Awkwardly, I returned the smile, and then turned away, feigning to order a cocktail. I felt rather overwhelmed with hot confusion, as if I had just looked destiny in the eye.
“Do you believe in fate?” I asked Tony as he built an extra strong beverage for me, apparently sensitive to the situation.
“See something out there that you liked?” He chuckled as he handed me the potent brew. “You look a little flushed.”
“Guess it’s rather hot in here.” I responded.
“People are always trying to define, or understand fate.” Tony was leaning philosophically close in a customary posture for a bartender sage. “Now, take my ol’ dog. He’s only going to catch a squirrel if he gets off his lazy ass and goes for it.”
“Your logic is quite down home for a Southside Chicago boy.”
“Yeah, must be all this hillbilly music.” He grunted and grinned, then moved on to another thirsty pilgrim.
I sat there in contemplation, staring at my reflection in the barroom mirror. What is fate? Would fate exist without the Human mind? Does Tony’s dog have any comprehension of probability?

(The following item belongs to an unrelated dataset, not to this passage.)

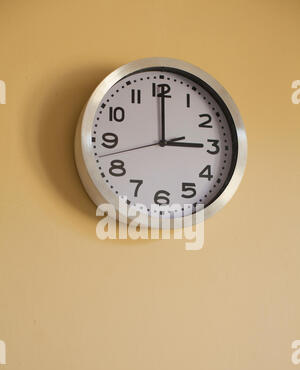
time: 2:59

Are the Ozark big-eared Bat, Canada Lynx, Sperm Whale, Ivory-billed Woodpecker, Lotis Blue Butterfly, and the Puritan Tiger Beetle aware that they are among the over 1800 species on the federal list of endangered and threatened wildlife? Do they question their destiny? Is the fate of the world, their fate, in the hands of Mankind?
Are Man and Woman a creation of fate, or do they create fate as a dimension of self-awareness? Is there a master plan that supersedes free will? Are fate and free will in contention? Certainly there can be no friction if there is only one thing. Conflict exists only if there are two or more things. Which came first, the chicken or the egg? Why is the sky blue? Can a fellow’s first glimpse of his soul mate be that of a petite red headed Sidhe sprinkling freckles at him as though they were Celtic faerie dust?
“Can you dance as well as you play and sing?” I was startled from my momentary philosophical fog to see Darcy standing next to me.
“Well, not really,” I spoke up. “But I can dance.”
I took Darcy’s hand and we proceeded to the dance floor to begin a fateful little jig that united our destinies, and so to this very day.